-- REQUIRED WORK --
Will you quote the rows below word for word, from the line containing "pose: elev=105.0 azim=286.8" through the line containing "Dot at: (245, 193)", inclusive?
:: SUPPLIED DATA
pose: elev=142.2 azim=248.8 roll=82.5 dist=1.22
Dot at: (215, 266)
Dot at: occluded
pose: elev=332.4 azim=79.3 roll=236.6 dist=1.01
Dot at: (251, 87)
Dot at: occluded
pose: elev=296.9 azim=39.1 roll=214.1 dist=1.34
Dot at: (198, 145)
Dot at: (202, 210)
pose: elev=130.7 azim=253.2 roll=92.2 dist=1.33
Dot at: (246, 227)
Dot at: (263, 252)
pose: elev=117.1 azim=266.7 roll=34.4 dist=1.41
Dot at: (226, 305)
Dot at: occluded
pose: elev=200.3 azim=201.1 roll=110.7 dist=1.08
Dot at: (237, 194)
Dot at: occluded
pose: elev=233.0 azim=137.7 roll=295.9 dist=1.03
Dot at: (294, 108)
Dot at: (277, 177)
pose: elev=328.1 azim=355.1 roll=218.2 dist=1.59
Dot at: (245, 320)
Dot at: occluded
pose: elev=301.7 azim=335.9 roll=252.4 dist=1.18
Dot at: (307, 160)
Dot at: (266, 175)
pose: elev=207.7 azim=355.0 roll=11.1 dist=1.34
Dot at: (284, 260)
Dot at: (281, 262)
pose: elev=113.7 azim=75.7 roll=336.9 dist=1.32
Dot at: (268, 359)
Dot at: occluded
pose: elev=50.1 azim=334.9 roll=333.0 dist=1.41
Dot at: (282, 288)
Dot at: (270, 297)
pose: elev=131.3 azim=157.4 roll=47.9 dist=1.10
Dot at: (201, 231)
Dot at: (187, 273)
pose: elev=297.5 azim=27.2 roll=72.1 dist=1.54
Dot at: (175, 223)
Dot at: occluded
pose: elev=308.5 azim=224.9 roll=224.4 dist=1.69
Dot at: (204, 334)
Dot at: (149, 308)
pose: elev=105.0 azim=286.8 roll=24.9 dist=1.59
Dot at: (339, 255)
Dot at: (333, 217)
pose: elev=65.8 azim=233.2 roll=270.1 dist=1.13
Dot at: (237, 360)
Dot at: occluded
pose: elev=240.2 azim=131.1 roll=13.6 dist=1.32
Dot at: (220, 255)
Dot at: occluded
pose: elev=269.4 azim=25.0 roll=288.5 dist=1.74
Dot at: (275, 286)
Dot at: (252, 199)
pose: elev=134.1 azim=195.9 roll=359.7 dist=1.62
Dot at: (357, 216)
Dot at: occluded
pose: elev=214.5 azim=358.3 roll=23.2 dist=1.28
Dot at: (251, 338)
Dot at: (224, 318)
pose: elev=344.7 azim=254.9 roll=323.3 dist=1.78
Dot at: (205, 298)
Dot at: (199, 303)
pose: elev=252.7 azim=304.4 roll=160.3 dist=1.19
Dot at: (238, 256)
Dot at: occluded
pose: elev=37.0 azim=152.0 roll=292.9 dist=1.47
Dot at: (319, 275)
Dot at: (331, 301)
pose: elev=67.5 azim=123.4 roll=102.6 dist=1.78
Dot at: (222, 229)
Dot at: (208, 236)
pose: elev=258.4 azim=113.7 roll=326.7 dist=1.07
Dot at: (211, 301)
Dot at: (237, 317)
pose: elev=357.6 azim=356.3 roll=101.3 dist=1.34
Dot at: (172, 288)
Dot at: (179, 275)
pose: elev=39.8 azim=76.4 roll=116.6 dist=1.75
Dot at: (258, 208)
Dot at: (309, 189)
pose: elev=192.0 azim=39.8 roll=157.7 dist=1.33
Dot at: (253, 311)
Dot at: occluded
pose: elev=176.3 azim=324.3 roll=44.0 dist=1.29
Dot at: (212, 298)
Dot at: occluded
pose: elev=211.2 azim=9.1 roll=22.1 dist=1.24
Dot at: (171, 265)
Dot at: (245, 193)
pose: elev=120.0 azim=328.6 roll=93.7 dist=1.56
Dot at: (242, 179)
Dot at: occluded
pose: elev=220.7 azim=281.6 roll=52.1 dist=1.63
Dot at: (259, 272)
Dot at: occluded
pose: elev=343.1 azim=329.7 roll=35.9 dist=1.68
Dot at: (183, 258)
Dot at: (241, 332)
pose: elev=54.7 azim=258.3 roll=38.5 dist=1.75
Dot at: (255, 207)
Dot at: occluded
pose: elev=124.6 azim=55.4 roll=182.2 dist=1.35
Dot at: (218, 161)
::::
-- RESULT OF THIS EXERCISE --
pose: elev=105.0 azim=286.8 roll=24.9 dist=1.59
Dot at: (339, 255)
Dot at: (333, 217)
pose: elev=65.8 azim=233.2 roll=270.1 dist=1.13
Dot at: (237, 360)
Dot at: occluded
pose: elev=240.2 azim=131.1 roll=13.6 dist=1.32
Dot at: (220, 255)
Dot at: occluded
pose: elev=269.4 azim=25.0 roll=288.5 dist=1.74
Dot at: (275, 286)
Dot at: (252, 199)
pose: elev=134.1 azim=195.9 roll=359.7 dist=1.62
Dot at: (357, 216)
Dot at: occluded
pose: elev=214.5 azim=358.3 roll=23.2 dist=1.28
Dot at: (251, 338)
Dot at: (224, 318)
pose: elev=344.7 azim=254.9 roll=323.3 dist=1.78
Dot at: (205, 298)
Dot at: (199, 303)
pose: elev=252.7 azim=304.4 roll=160.3 dist=1.19
Dot at: (238, 256)
Dot at: occluded
pose: elev=37.0 azim=152.0 roll=292.9 dist=1.47
Dot at: (319, 275)
Dot at: (331, 301)
pose: elev=67.5 azim=123.4 roll=102.6 dist=1.78
Dot at: (222, 229)
Dot at: (208, 236)
pose: elev=258.4 azim=113.7 roll=326.7 dist=1.07
Dot at: (211, 301)
Dot at: (237, 317)
pose: elev=357.6 azim=356.3 roll=101.3 dist=1.34
Dot at: (172, 288)
Dot at: (179, 275)
pose: elev=39.8 azim=76.4 roll=116.6 dist=1.75
Dot at: (258, 208)
Dot at: (309, 189)
pose: elev=192.0 azim=39.8 roll=157.7 dist=1.33
Dot at: (253, 311)
Dot at: occluded
pose: elev=176.3 azim=324.3 roll=44.0 dist=1.29
Dot at: (212, 298)
Dot at: occluded
pose: elev=211.2 azim=9.1 roll=22.1 dist=1.24
Dot at: (171, 265)
Dot at: (245, 193)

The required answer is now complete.